Medish was referring to the 1983 discovery of diaries purportedly written by Adolf Hitler that turned out to be fraudulent, much to the embarrassment of historians and news organizations who thought they were authentic. “If the Russians wanted to discredit the journalists behind this, that’s one way to do it," Medish said. 

“My opinion is this came from the Kremlin, but that the documents were not created in 2016,” said Olga Lautman, a specialist in Russian and Ukrainian affairs and host of a soon-to-be launched podcast called Kremlin File. “That might explain why the documents focused narrowly on Trump versus a bigger picture of how they compromised the entire Republican Party.”   

Probes Derailed

Answering these questions, however, would be easier if there had been a serious counterintelligence investigation into Trump’s suspected secret relationship with Russia, but the United States has repeatedly failed to do that. As director of the FBI, James Comey began such a probe in 2017, but he was immediately fired by Trump. When Robert Mueller was appointed special counsel, he was initially mandated to undertake a counterintelligence investigation to determine if Trump had been compromised by Russia. But Mueller did not see that as part of his brief. In the end, his report had just a solitary paragraph dealing with the question of Trump and Russian agents, and all it said was that the FBI had embedded personnel in Mueller’s office whose purpose was to send summaries to the FBI—period. There was nothing in it about Trump laundering money for the Russian Mafia or how he was bailed out by Russian money.

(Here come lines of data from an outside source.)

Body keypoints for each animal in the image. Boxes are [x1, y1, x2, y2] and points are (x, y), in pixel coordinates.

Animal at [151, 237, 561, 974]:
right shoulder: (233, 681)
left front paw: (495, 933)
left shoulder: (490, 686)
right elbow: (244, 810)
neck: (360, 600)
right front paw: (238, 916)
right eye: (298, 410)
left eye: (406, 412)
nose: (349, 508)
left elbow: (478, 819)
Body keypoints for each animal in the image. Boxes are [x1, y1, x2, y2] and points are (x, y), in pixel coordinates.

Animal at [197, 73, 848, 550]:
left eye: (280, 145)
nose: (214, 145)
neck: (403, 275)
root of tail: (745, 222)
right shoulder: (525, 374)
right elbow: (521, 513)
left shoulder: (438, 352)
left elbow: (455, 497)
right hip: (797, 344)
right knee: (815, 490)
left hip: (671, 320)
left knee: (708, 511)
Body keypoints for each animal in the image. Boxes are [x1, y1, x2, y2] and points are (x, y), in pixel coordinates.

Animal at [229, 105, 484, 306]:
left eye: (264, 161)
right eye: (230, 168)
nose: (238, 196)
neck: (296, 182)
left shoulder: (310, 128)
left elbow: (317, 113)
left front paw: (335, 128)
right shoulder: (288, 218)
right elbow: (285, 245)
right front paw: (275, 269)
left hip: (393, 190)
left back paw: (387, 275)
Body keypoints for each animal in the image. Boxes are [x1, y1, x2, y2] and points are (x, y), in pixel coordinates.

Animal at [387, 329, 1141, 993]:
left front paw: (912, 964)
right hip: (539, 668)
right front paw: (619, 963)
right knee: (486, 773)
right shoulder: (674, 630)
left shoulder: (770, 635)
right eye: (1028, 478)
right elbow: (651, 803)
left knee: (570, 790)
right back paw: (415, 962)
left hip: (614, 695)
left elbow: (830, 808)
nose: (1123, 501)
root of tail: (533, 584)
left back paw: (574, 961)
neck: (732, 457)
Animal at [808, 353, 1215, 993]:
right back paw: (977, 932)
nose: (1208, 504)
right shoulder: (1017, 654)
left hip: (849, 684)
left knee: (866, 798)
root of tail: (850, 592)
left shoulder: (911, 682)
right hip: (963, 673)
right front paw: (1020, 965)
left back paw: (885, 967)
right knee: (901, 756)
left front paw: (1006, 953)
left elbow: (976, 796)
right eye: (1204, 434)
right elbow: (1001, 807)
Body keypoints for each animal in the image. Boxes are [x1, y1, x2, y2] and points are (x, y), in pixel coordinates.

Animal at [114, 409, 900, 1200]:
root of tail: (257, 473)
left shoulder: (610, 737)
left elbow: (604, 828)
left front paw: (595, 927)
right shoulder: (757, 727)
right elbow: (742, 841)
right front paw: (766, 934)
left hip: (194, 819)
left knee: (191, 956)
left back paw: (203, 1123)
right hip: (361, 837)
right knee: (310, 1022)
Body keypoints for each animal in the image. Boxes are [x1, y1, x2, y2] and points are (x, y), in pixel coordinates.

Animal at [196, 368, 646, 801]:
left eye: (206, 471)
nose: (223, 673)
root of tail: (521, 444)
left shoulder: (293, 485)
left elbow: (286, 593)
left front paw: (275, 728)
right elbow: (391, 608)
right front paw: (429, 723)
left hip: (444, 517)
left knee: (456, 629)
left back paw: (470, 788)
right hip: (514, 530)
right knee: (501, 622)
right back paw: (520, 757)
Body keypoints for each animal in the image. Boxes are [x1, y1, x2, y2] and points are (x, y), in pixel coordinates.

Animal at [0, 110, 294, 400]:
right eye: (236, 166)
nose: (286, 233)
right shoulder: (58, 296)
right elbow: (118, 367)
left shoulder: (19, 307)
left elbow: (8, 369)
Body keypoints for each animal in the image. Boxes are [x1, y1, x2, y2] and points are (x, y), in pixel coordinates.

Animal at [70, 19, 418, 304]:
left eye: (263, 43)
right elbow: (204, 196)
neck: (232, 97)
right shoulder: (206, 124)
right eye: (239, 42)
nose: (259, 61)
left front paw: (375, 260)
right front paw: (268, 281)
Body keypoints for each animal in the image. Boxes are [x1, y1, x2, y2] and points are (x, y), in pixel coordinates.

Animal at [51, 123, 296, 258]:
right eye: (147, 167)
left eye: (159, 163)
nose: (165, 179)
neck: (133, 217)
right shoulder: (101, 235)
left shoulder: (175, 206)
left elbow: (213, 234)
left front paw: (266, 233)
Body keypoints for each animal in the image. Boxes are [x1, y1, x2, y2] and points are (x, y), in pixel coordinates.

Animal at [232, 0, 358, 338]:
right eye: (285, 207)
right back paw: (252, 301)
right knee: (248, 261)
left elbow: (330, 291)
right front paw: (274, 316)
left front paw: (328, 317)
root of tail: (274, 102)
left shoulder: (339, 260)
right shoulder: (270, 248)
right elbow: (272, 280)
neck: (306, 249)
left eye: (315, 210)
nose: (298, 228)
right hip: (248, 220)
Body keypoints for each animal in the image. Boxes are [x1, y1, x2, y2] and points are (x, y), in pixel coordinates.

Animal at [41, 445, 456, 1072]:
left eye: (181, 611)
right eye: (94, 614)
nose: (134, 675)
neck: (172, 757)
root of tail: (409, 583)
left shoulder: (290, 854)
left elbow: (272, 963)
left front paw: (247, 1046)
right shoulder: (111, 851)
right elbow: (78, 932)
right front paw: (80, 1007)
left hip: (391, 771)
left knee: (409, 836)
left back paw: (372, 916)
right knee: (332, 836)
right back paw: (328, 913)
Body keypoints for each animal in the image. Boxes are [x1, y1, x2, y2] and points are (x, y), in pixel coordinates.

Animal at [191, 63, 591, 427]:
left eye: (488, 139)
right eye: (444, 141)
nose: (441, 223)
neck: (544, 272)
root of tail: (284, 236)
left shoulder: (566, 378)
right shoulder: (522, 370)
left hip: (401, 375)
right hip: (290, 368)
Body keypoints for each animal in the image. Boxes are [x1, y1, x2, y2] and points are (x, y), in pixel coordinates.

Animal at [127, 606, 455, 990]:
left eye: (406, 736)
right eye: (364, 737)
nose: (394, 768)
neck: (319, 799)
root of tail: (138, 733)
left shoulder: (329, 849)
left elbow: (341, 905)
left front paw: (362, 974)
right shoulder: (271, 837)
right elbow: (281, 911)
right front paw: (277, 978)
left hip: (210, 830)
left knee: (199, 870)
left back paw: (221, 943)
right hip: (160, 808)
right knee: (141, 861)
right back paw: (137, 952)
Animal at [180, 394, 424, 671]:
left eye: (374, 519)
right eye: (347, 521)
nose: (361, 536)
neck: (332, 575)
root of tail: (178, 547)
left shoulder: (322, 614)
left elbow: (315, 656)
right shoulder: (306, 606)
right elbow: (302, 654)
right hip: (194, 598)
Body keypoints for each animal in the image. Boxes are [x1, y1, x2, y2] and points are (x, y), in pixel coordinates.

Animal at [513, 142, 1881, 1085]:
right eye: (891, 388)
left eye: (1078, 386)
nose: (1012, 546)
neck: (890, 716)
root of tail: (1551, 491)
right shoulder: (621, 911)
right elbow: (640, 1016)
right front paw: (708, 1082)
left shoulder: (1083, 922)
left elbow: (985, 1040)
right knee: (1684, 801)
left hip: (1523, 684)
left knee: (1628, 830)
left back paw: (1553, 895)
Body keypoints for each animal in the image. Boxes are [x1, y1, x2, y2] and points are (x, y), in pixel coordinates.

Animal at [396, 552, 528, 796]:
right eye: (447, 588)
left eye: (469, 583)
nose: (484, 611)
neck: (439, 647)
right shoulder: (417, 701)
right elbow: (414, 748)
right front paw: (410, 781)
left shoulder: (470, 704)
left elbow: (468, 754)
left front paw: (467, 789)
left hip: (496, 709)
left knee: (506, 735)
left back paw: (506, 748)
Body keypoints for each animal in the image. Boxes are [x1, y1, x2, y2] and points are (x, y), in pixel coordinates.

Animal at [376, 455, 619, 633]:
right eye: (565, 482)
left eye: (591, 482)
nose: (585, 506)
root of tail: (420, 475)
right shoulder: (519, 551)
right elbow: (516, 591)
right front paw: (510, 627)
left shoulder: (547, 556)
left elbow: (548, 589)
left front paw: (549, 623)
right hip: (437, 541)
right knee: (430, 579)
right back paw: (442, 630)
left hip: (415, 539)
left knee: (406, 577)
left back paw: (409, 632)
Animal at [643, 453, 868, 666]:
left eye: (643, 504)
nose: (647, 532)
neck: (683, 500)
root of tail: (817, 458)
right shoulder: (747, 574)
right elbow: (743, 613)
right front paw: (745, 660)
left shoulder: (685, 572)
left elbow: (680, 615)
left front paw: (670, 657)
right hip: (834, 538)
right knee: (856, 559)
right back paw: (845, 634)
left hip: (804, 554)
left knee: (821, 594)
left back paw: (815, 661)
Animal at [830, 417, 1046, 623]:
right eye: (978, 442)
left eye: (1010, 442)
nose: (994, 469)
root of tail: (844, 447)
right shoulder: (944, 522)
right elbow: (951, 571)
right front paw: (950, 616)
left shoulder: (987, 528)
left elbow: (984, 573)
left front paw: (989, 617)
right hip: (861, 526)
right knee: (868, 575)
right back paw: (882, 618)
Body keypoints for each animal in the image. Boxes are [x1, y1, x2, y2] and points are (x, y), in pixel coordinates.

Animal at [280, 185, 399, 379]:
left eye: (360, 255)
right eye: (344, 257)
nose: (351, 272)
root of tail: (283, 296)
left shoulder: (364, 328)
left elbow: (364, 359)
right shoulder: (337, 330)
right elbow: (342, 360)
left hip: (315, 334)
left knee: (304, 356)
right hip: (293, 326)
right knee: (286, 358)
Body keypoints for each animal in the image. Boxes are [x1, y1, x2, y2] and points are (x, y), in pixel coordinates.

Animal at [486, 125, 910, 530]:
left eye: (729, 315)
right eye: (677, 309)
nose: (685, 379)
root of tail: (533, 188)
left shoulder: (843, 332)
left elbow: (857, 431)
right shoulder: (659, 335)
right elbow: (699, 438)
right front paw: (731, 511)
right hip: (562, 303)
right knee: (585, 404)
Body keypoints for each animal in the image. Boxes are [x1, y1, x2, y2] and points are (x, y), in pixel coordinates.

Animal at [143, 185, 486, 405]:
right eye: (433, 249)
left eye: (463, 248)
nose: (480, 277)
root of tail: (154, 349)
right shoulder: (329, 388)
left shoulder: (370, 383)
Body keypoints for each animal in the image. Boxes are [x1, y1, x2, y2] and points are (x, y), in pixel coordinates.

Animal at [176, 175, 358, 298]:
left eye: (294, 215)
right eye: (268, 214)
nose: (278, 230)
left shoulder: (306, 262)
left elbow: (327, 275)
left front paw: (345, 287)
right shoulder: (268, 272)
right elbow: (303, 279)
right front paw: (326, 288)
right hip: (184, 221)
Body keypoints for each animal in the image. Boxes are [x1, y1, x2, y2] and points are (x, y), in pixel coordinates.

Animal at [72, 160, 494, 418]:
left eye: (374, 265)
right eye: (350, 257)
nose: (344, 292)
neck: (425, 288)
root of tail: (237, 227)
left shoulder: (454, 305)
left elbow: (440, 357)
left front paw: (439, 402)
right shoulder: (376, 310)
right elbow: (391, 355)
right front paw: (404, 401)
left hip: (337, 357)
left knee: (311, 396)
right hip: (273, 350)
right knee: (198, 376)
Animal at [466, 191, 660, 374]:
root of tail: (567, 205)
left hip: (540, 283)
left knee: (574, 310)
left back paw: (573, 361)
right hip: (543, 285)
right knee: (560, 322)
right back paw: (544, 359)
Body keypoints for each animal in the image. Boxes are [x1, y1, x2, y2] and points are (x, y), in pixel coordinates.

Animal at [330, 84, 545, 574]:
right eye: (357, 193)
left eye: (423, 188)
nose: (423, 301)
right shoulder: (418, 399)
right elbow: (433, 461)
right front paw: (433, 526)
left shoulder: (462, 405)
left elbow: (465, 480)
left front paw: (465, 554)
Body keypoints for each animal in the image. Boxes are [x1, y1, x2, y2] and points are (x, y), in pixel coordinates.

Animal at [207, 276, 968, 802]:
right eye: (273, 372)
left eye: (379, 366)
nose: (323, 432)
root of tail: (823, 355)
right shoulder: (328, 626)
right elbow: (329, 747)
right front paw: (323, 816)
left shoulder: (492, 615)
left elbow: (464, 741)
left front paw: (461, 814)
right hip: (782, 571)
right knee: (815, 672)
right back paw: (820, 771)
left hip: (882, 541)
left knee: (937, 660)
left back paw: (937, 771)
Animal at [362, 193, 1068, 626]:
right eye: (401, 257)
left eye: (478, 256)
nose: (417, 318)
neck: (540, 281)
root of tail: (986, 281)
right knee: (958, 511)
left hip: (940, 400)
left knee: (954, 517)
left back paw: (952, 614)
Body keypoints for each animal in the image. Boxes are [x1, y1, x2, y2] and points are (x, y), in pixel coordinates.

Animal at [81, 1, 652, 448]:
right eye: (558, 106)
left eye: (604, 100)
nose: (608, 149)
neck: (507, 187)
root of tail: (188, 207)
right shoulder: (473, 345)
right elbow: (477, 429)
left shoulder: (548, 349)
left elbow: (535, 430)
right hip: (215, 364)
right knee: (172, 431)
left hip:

As House Intelligence Committee Chairman Adam Schiff (D-CA) told the Washington Post in 2019, that staggering omission presented a serious problem.  

“Counterintelligence concerns go beyond mere violation of criminal law,” Schiff said. “They’re at one time not necessarily a criminal activity and at the same time potentially far more serious than criminal activity, because you have the capacity to warp U.S. policy owing to some form of compromise.” 

For the time being, however, those questions—and many others raised by the Guardian’s documents— remain unanswered.

SpyTalk Editor Jeff Stein contributed to this story.